WHAT THE TASK ASKS: Make an exact copy of every record that follows.

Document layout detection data

....

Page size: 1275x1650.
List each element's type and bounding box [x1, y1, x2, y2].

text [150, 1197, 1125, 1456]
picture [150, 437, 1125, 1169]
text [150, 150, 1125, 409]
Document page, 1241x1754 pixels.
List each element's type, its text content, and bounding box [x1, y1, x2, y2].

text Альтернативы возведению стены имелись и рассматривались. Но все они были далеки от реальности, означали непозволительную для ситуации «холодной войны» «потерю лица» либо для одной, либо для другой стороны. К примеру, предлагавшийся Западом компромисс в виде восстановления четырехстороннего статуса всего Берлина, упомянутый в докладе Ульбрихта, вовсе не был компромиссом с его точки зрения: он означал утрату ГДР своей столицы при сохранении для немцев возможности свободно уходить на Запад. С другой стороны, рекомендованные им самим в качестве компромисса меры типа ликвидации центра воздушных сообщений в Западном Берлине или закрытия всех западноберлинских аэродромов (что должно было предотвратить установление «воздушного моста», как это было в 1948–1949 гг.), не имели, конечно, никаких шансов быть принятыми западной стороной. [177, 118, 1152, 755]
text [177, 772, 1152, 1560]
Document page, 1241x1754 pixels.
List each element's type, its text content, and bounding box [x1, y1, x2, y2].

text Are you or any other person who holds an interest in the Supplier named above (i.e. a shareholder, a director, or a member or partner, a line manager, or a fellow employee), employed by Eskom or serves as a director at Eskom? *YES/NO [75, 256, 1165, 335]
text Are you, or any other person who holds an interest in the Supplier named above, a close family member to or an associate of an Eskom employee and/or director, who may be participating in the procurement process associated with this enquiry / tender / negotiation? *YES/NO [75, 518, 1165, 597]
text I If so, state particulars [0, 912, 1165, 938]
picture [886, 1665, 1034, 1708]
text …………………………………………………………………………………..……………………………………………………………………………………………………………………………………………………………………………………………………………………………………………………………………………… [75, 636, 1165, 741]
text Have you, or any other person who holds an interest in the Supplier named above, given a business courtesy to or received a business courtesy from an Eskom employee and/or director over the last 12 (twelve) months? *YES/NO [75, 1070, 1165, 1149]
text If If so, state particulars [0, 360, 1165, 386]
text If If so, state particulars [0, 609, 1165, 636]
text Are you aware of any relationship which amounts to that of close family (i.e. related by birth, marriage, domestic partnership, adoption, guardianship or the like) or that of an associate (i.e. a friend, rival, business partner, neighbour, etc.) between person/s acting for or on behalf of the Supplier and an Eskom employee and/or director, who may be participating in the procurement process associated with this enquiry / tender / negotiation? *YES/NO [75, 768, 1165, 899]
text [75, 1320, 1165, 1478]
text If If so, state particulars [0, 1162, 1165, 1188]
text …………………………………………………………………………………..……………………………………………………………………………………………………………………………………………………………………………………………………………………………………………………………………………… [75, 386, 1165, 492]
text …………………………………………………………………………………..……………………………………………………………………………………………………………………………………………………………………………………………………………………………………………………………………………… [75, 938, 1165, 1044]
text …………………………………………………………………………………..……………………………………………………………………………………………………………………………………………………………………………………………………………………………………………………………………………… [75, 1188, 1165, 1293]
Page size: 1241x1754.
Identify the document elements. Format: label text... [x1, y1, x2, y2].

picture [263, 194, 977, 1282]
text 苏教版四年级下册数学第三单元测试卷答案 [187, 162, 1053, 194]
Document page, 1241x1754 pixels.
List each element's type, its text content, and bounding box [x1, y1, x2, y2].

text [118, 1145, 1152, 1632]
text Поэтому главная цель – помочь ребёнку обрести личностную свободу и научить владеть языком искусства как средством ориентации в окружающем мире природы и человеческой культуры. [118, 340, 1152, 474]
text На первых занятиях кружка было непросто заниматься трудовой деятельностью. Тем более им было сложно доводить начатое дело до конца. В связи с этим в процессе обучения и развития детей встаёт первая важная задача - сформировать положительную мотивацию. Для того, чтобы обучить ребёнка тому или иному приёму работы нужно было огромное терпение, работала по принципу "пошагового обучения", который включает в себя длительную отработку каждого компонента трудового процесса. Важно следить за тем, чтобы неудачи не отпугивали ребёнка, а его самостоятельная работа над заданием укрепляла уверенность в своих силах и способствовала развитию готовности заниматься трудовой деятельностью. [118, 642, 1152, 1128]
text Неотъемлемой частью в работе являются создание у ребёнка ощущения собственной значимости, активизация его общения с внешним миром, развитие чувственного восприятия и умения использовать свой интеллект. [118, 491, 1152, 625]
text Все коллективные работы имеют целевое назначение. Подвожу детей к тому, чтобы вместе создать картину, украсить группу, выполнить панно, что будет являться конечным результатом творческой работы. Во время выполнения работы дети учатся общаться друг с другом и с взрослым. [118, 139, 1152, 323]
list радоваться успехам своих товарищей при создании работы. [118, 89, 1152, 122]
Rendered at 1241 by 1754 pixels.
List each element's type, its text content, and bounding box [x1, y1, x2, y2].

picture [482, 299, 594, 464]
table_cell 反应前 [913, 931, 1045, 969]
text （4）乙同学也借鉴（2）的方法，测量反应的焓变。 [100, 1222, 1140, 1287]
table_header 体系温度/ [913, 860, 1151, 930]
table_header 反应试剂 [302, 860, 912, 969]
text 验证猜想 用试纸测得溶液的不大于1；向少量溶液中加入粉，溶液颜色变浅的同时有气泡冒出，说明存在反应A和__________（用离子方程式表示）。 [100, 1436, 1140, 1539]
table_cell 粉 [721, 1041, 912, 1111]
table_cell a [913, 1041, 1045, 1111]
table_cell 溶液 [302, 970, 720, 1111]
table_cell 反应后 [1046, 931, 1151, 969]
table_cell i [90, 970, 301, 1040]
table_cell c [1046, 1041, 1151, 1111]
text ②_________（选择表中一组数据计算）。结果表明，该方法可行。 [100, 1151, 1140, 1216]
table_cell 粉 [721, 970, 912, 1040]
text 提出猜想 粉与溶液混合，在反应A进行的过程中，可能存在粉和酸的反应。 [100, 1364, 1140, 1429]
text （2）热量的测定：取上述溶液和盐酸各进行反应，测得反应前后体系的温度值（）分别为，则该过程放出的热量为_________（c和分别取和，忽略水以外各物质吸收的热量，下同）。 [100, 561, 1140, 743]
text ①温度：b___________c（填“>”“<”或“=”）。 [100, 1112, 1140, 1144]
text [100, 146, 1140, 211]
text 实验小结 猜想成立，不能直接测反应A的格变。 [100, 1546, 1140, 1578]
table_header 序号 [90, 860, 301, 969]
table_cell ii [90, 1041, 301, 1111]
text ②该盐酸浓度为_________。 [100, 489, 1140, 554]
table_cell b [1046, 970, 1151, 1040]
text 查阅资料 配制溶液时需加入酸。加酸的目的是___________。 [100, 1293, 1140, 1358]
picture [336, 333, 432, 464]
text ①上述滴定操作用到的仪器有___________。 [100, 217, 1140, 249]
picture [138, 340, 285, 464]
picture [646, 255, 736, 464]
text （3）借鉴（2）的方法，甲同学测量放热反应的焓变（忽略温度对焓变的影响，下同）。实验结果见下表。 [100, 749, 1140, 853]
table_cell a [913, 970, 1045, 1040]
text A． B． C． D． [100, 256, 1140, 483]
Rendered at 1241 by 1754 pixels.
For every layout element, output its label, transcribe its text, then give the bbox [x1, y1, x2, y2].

....

PROBLEM SOLUTION:
Page size: 1275x1650.
List each element's type and bounding box [x1, y1, x2, y2].

text [150, 1197, 1125, 1456]
picture [150, 437, 1125, 1169]
text [150, 150, 1125, 409]
Document page, 1241x1754 pixels.
List each element's type, its text content, and bounding box [x1, y1, x2, y2].

text Альтернативы возведению стены имелись и рассматривались. Но все они были далеки от реальности, означали непозволительную для ситуации «холодной войны» «потерю лица» либо для одной, либо для другой стороны. К примеру, предлагавшийся Западом компромисс в виде восстановления четырехстороннего статуса всего Берлина, упомянутый в докладе Ульбрихта, вовсе не был компромиссом с его точки зрения: он означал утрату ГДР своей столицы при сохранении для немцев возможности свободно уходить на Запад. С другой стороны, рекомендованные им самим в качестве компромисса меры типа ликвидации центра воздушных сообщений в Западном Берлине или закрытия всех западноберлинских аэродромов (что должно было предотвратить установление «воздушного моста», как это было в 1948–1949 гг.), не имели, конечно, никаких шансов быть принятыми западной стороной. [177, 118, 1152, 755]
text [177, 772, 1152, 1560]
Document page, 1241x1754 pixels.
List each element's type, its text content, and bounding box [x1, y1, x2, y2].

text Are you or any other person who holds an interest in the Supplier named above (i.e. a shareholder, a director, or a member or partner, a line manager, or a fellow employee), employed by Eskom or serves as a director at Eskom? *YES/NO [75, 256, 1165, 335]
text Are you, or any other person who holds an interest in the Supplier named above, a close family member to or an associate of an Eskom employee and/or director, who may be participating in the procurement process associated with this enquiry / tender / negotiation? *YES/NO [75, 518, 1165, 597]
text I If so, state particulars [0, 912, 1165, 938]
picture [886, 1665, 1034, 1708]
text …………………………………………………………………………………..……………………………………………………………………………………………………………………………………………………………………………………………………………………………………………………………………………… [75, 636, 1165, 741]
text Have you, or any other person who holds an interest in the Supplier named above, given a business courtesy to or received a business courtesy from an Eskom employee and/or director over the last 12 (twelve) months? *YES/NO [75, 1070, 1165, 1149]
text If If so, state particulars [0, 360, 1165, 386]
text If If so, state particulars [0, 609, 1165, 636]
text Are you aware of any relationship which amounts to that of close family (i.e. related by birth, marriage, domestic partnership, adoption, guardianship or the like) or that of an associate (i.e. a friend, rival, business partner, neighbour, etc.) between person/s acting for or on behalf of the Supplier and an Eskom employee and/or director, who may be participating in the procurement process associated with this enquiry / tender / negotiation? *YES/NO [75, 768, 1165, 899]
text [75, 1320, 1165, 1478]
text If If so, state particulars [0, 1162, 1165, 1188]
text …………………………………………………………………………………..……………………………………………………………………………………………………………………………………………………………………………………………………………………………………………………………………………… [75, 386, 1165, 492]
text …………………………………………………………………………………..……………………………………………………………………………………………………………………………………………………………………………………………………………………………………………………………………………… [75, 938, 1165, 1044]
text …………………………………………………………………………………..……………………………………………………………………………………………………………………………………………………………………………………………………………………………………………………………………………… [75, 1188, 1165, 1293]
Page size: 1241x1754.
Identify the document elements. Format: label text... [x1, y1, x2, y2].

picture [263, 194, 977, 1282]
text 苏教版四年级下册数学第三单元测试卷答案 [187, 162, 1053, 194]
Document page, 1241x1754 pixels.
List each element's type, its text content, and bounding box [x1, y1, x2, y2].

text [118, 1145, 1152, 1632]
text Поэтому главная цель – помочь ребёнку обрести личностную свободу и научить владеть языком искусства как средством ориентации в окружающем мире природы и человеческой культуры. [118, 340, 1152, 474]
text На первых занятиях кружка было непросто заниматься трудовой деятельностью. Тем более им было сложно доводить начатое дело до конца. В связи с этим в процессе обучения и развития детей встаёт первая важная задача - сформировать положительную мотивацию. Для того, чтобы обучить ребёнка тому или иному приёму работы нужно было огромное терпение, работала по принципу "пошагового обучения", который включает в себя длительную отработку каждого компонента трудового процесса. Важно следить за тем, чтобы неудачи не отпугивали ребёнка, а его самостоятельная работа над заданием укрепляла уверенность в своих силах и способствовала развитию готовности заниматься трудовой деятельностью. [118, 642, 1152, 1128]
text Неотъемлемой частью в работе являются создание у ребёнка ощущения собственной значимости, активизация его общения с внешним миром, развитие чувственного восприятия и умения использовать свой интеллект. [118, 491, 1152, 625]
text Все коллективные работы имеют целевое назначение. Подвожу детей к тому, чтобы вместе создать картину, украсить группу, выполнить панно, что будет являться конечным результатом творческой работы. Во время выполнения работы дети учатся общаться друг с другом и с взрослым. [118, 139, 1152, 323]
list радоваться успехам своих товарищей при создании работы. [118, 89, 1152, 122]
Rendered at 1241 by 1754 pixels.
List each element's type, its text content, and bounding box [x1, y1, x2, y2].

picture [482, 299, 594, 464]
table_cell 反应前 [913, 931, 1045, 969]
text （4）乙同学也借鉴（2）的方法，测量反应的焓变。 [100, 1222, 1140, 1287]
table_header 体系温度/ [913, 860, 1151, 930]
table_header 反应试剂 [302, 860, 912, 969]
text 验证猜想 用试纸测得溶液的不大于1；向少量溶液中加入粉，溶液颜色变浅的同时有气泡冒出，说明存在反应A和__________（用离子方程式表示）。 [100, 1436, 1140, 1539]
table_cell 粉 [721, 1041, 912, 1111]
table_cell a [913, 1041, 1045, 1111]
table_cell 溶液 [302, 970, 720, 1111]
table_cell 反应后 [1046, 931, 1151, 969]
table_cell i [90, 970, 301, 1040]
table_cell c [1046, 1041, 1151, 1111]
text ②_________（选择表中一组数据计算）。结果表明，该方法可行。 [100, 1151, 1140, 1216]
table_cell 粉 [721, 970, 912, 1040]
text 提出猜想 粉与溶液混合，在反应A进行的过程中，可能存在粉和酸的反应。 [100, 1364, 1140, 1429]
text （2）热量的测定：取上述溶液和盐酸各进行反应，测得反应前后体系的温度值（）分别为，则该过程放出的热量为_________（c和分别取和，忽略水以外各物质吸收的热量，下同）。 [100, 561, 1140, 743]
text ①温度：b___________c（填“>”“<”或“=”）。 [100, 1112, 1140, 1144]
text [100, 146, 1140, 211]
text 实验小结 猜想成立，不能直接测反应A的格变。 [100, 1546, 1140, 1578]
table_header 序号 [90, 860, 301, 969]
table_cell ii [90, 1041, 301, 1111]
text ②该盐酸浓度为_________。 [100, 489, 1140, 554]
table_cell b [1046, 970, 1151, 1040]
text 查阅资料 配制溶液时需加入酸。加酸的目的是___________。 [100, 1293, 1140, 1358]
picture [336, 333, 432, 464]
text ①上述滴定操作用到的仪器有___________。 [100, 217, 1140, 249]
picture [138, 340, 285, 464]
picture [646, 255, 736, 464]
text （3）借鉴（2）的方法，甲同学测量放热反应的焓变（忽略温度对焓变的影响，下同）。实验结果见下表。 [100, 749, 1140, 853]
table_cell a [913, 970, 1045, 1040]
text A． B． C． D． [100, 256, 1140, 483]
Rendered at 1241 by 1754 pixels.
For every layout element, output its label, transcribe its text, then give the bbox [x1, y1, x2, y2].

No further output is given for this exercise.